## SOURCE PASSAGE

OK, so how do we 'prove' that we have a wave-like - thing'? Well, if we can diffract it, then it shows us that we have a wave. (Diffraction is one of the 'tests' of wave nature of a thing)
Then if we want the wave function to collapse, we need to 'observe' the thing. ie measure its position, energy momentum etc.
OK, so how to do it at home?? Well, I did say it was not exciting....
the answer is to squint !!
I mean if you look at a light source; for example a street lamp outside at night or a star or any bright-ish light. and then squint. I mean like almost close your eyes. You will see the light 'spreading out'. It makes a star-like shape in your eye. Try it n see. This is due to the light 'diffracting' as it goes past your eyelid.
So, now we have showed that the light going into your eye is a wave. And therefore has a wavefunction.
THEN, the light passes through your eye (jelly bits and lens) and then lands on your retina at the back of your eye. How do we know it lands there? Because you see it.
So now you know the exact position of the light. Exactly on your retina. You also know that the energy required to stimulate your rods and cones in your retina will come from the photon that 'formed' on your retina at the time of observation. Now, no longer a wave but 'collapsed' to a measurable thing.
I did say it was not an exciting experiment and there is no proof of wavefunction collapse but it is a demonstration :) and worthy of discussion.
Great question. Let me know what you think
Well done(5 votes)
- at3:05, since d=distance from the centres of the two slits, wouldnt we add 1300 to 0.5*slit length to find the distance between slits 'd'? So the correct answer would be 1300+(0.5*200*2)=1300+200=1500 nm.(3 votes)
- What happens when the distance from the screen increases? Do the distance between the dots increase?(3 votes)
- Why did you say that sin=tan? this rule is only applicable for small angles (less than 10)
I used the rule Δy= Lλ/d
and I got 1.62
that is different from your approximated answer by 0.30(3 votes)

## DATA SUPPLIED
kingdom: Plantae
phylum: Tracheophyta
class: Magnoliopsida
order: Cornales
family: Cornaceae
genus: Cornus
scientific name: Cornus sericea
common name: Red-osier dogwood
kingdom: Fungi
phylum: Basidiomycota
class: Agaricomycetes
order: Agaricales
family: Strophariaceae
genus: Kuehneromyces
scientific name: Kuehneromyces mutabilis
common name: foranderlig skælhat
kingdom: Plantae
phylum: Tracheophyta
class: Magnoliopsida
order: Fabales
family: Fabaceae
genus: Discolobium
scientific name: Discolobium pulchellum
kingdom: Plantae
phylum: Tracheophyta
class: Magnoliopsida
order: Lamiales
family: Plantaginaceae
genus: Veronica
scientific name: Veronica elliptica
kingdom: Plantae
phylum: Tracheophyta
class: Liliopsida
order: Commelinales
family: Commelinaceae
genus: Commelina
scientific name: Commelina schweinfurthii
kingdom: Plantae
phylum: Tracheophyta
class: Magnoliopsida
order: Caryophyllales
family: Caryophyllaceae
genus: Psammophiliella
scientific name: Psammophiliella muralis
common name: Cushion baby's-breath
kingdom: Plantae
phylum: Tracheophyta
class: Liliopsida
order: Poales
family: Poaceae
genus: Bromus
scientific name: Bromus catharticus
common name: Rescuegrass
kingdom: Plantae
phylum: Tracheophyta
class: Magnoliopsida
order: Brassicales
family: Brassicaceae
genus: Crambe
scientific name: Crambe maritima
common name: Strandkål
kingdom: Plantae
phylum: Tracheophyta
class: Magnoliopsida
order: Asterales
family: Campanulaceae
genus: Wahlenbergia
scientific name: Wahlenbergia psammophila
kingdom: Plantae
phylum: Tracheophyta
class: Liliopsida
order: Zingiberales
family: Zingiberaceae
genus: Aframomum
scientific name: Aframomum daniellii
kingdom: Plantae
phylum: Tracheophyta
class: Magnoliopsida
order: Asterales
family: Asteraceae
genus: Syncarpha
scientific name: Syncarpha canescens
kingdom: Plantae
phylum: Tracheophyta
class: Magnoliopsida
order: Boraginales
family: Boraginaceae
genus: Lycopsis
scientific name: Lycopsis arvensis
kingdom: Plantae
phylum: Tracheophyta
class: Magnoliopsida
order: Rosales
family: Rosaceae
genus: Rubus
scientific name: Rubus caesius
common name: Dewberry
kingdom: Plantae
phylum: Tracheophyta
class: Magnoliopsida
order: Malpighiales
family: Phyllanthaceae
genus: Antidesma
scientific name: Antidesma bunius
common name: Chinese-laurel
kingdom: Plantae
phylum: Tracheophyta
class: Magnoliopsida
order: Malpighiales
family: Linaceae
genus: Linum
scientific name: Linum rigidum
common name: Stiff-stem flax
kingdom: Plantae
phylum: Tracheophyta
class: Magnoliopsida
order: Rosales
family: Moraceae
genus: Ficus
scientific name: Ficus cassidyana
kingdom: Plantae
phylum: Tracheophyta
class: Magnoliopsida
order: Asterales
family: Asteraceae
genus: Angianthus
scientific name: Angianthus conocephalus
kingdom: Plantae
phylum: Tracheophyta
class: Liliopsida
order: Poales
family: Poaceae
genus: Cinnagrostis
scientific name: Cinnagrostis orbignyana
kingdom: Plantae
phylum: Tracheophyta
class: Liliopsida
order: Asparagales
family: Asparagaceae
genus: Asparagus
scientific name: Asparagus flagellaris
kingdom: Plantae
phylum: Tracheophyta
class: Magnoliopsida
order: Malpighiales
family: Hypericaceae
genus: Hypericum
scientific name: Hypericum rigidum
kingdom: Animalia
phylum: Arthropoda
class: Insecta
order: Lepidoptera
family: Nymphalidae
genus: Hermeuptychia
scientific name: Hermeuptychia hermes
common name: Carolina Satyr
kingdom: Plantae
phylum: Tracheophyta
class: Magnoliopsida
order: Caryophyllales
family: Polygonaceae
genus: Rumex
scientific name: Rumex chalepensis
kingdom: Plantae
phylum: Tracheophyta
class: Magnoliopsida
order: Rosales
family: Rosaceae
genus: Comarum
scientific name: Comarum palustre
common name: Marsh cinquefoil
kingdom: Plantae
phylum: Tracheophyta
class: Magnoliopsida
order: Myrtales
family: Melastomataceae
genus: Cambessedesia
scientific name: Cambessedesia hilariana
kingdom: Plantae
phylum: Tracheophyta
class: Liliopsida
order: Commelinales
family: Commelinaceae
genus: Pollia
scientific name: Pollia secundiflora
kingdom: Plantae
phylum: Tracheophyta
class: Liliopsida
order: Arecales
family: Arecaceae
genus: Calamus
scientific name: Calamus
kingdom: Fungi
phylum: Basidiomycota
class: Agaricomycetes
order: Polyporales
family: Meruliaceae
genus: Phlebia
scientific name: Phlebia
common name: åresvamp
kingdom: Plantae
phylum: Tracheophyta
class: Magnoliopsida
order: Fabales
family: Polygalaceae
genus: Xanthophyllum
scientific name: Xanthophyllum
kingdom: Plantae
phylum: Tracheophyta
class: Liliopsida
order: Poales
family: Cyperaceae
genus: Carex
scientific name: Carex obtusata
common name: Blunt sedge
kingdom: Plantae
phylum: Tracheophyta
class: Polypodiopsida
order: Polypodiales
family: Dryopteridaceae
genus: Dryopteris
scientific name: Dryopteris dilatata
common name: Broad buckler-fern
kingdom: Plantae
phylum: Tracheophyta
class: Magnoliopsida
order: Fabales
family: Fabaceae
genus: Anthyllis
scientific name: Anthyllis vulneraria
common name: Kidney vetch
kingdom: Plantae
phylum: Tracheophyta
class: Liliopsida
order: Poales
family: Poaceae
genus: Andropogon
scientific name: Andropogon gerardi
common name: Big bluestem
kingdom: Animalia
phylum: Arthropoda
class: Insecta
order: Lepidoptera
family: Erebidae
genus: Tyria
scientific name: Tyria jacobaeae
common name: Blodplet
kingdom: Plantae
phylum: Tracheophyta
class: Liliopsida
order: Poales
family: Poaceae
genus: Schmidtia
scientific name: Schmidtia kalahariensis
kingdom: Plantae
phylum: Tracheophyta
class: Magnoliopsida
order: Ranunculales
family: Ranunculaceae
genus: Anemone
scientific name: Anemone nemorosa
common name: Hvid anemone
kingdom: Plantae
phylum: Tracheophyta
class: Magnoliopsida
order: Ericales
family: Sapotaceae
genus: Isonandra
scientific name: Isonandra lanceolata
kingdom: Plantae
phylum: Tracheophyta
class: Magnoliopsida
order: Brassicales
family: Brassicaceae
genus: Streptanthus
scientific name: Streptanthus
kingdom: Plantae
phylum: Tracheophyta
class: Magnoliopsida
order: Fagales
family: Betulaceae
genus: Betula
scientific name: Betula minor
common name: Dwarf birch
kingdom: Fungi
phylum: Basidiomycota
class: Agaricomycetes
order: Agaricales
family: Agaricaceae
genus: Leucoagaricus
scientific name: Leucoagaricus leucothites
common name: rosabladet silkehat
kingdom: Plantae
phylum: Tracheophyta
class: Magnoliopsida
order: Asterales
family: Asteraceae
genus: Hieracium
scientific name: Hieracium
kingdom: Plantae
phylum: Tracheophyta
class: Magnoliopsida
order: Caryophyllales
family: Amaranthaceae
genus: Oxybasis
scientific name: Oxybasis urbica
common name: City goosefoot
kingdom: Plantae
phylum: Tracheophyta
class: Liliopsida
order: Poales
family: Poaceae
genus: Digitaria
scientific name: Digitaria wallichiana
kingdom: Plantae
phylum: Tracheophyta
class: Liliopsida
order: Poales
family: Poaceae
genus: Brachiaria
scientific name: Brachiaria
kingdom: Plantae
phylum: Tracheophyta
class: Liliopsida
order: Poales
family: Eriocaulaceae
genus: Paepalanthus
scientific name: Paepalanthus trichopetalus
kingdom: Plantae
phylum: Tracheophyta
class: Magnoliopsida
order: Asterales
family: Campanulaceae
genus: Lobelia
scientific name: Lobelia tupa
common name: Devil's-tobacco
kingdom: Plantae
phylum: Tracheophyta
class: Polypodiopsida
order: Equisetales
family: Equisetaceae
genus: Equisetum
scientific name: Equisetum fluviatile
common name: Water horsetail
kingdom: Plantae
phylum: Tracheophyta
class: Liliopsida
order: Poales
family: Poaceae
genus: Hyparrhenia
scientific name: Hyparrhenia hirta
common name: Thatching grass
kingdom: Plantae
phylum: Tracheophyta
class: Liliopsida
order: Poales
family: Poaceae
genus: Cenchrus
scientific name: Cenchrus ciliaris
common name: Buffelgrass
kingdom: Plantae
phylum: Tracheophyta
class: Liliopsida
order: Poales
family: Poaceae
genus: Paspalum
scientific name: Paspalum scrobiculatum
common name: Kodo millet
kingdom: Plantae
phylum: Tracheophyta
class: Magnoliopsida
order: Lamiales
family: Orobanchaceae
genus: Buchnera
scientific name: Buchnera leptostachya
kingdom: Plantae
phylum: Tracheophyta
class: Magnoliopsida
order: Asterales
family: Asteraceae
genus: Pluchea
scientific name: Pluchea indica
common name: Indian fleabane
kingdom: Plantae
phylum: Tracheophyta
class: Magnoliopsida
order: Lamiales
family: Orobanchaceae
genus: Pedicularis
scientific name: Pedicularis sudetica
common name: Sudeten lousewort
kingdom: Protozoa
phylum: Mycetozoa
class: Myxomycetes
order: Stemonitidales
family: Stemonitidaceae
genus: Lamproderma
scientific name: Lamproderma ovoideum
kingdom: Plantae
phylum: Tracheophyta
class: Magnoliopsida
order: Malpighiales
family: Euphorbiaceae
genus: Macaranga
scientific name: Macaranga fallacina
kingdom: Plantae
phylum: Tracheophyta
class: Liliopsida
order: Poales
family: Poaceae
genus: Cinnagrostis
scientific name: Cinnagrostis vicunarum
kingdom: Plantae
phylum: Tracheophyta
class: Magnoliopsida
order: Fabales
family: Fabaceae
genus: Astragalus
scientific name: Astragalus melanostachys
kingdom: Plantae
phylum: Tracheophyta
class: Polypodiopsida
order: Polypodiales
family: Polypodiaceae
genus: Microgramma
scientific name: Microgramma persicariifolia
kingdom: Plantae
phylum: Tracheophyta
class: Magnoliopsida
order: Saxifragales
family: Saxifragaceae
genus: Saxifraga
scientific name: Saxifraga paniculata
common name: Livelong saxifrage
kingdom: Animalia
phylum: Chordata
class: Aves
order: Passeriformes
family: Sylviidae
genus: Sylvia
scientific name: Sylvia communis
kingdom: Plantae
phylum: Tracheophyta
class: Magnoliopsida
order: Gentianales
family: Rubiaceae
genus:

## EXERCISE BRIEF
Rewrite the forum thread from "So now you know" to "1300+(0.5*200*2)=1300+200=1500 nm.(3 votes)", renaming "photon" as "light particle". The data is separate from the forum thread.

## RESULT FOR THIS TASK
So now you know the exact position of the light. Exactly on your retina. You also know that the energy required to stimulate your rods and cones in your retina will come from the light particle that 'formed' on your retina at the time of observation. Now, no longer a wave but 'collapsed' to a measurable thing.
I did say it was not an exciting experiment and there is no proof of wavefunction collapse but it is a demonstration :) and worthy of discussion.
Great question. Let me know what you think
Well done(5 votes)
- at3:05, since d=distance from the centres of the two slits, wouldnt we add 1300 to 0.5*slit length to find the distance between slits 'd'? So the correct answer would be 1300+(0.5*200*2)=1300+200=1500 nm.(3 votes)